Taking a cue from Honduras, Gruber plans to teach his lemon sharks at Bimini, where there is also a lionfish problem, to hunt the invasive species too. And, he says, the lemon sharks may even do a better job: "Lemon sharks are really adaptive at sticking their heads under crevices and sucking stuff out down there. They don't grab 'em or bite 'em, they actually suck them."
There are, of course, limitations to this method of controlling a species gone wild. The reef and lemon sharks are non-pelagic, meaning they stick within the few miles that make up their reefs and don't travel far. And even if the sharks do take to eating lionfish, scientists agree it's not possible to exterminate them all. "Eradication is rarely a viable option for most invasive species because they just become too abundant, too quickly," says Al Dove, an invasive species expert and Senior Scientist at the Georgia Aquarium. "Usually resource managers look to control the problem and to help the ecosystem find a new balance where the invader is suppressed and plays a minor role, rather than overwhelming everything else."

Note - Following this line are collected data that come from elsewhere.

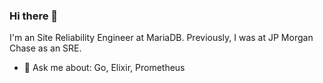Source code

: ### Hi there 👋

I'm an Site Reliability Engineer at MariaDB. Previously, I was at JP Morgan Chase as an SRE.

- 💬 Ask me about: Go, Elixir, Prometheus

<!--
**glenn-m/glenn-m** is a ✨ _special_ ✨ repository because its `README.md` (this file) appears on your GitHub profile.

Here are some ideas to get you started:

- 🔭 I’m currently working on ...
- 👯 I’m looking to collaborate on ...
- 🤔 I’m looking for help with ...

- 📫 How to reach me: ...
- 😄 Pronouns: ...
- ⚡ Fun fact: ...
-->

This is the hope at Roatan, and so far their efforts seem to be paying off. Divers report the numbers of large lionfish are down in areas where the sharks live, though they are yet to see sharks consistently feed on the lionfish without human intervention. (Gruber points out, however, that for most species of sharks, it's rare for humans to observe shark predation unless they're personally feeding them.) In April, Grazzia Matamoros, the director of Roatan Marine Park, wrote to TIME with more good news: moray eels are also starting to get in on the lionfish action. Perhaps nature herself is taking care of business.